Based upon and subject to the foregoing, we are of the opinion that:
(a) | the Company is duly incorporated and validly existing under the laws of the Australia in good standing (as such term is not defined under the Australian Corporations Act 2001, meaning solely that there are no current orders for the winding up of, or appointment of a receiver or liquidator for the Company or any notice of its proposed deregistration); |
(b) | subject to the relevant approvals being obtained at the Shareholders’ Meeting, the issue of the warrants, pre-funded warrants, and underwriter warrants (collectively, “Warrants”) and ordinary fully paid shares (Shares) underlying the ADS and Warrants has been duly authorised by the Company (noting that the shareholder approval has a currency of 3 months from the date of the Shareholders’ Meeting); and |
(c) | when issued and paid for as contemplated by the Prospectus, the Shares underlying the ADSs and Warrants will be validly issued, fully paid and non-assessable (for the purpose of this opinion, the term “nonassessable”, when used to describe the liability of a person as the registered holder of shares has no clear meaning under the laws of the Commonwealth of Australia, so we have assumed those words to mean that holders of such Shares, having fully paid all amounts due on such Shares, are under no personal liability to contribute to the assets and liabilities of the Company in their capacities purely as holders of such Shares). |
The opinions expressed above are limited to the laws of the Commonwealth of Australia and we do not express any opinion as to the effect of any other laws.

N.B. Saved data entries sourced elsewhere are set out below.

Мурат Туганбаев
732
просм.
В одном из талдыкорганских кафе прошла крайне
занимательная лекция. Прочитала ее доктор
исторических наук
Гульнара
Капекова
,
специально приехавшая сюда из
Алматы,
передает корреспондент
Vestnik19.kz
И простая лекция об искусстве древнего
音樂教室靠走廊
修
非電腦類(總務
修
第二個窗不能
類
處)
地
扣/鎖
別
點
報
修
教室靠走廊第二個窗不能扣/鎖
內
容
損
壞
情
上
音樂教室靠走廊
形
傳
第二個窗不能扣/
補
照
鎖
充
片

This opinion letter is limited to the matters stated herein; no opinion may be inferred beyond the matters expressly stated.
This opinion letter will be deemed to have been delivered as of the date of effectiveness of the Registration Statement and will speak as of such date.
We hereby consent to the use of our opinion as herein set forth as an exhibit to the Registration Statement and to the use of our name under the caption “Legal Matters” in the prospectus forming a part of the Registration Statement. In giving this consent, we do not hereby admit that we come within the category of persons whose consent is required under Section 7 of the Securities Act or the rules and regulations of the Commission promulgated thereunder.